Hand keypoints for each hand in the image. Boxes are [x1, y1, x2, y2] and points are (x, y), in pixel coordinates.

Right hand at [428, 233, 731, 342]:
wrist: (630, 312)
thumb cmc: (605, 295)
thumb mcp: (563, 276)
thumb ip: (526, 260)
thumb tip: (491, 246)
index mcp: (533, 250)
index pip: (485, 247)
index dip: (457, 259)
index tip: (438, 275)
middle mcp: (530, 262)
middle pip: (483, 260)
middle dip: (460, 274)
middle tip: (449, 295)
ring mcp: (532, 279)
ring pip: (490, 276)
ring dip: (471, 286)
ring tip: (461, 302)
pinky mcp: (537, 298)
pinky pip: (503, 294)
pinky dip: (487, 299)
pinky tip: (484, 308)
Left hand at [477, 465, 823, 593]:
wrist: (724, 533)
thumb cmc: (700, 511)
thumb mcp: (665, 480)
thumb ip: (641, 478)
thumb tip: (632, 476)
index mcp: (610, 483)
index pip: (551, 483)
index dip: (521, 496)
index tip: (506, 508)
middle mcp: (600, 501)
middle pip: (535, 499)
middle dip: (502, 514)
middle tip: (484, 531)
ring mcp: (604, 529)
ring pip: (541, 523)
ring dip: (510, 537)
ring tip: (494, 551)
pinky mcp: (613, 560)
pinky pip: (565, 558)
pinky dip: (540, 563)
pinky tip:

#### TASK:
For every line above that holds the word "middle", report the whole line.

#### TASK SOLUTION:
middle mcp: (530, 262)
middle pip: (483, 260)
middle dip: (460, 274)
middle tip: (449, 295)
middle mcp: (600, 501)
middle pip: (535, 499)
middle dip: (502, 514)
middle tip: (484, 531)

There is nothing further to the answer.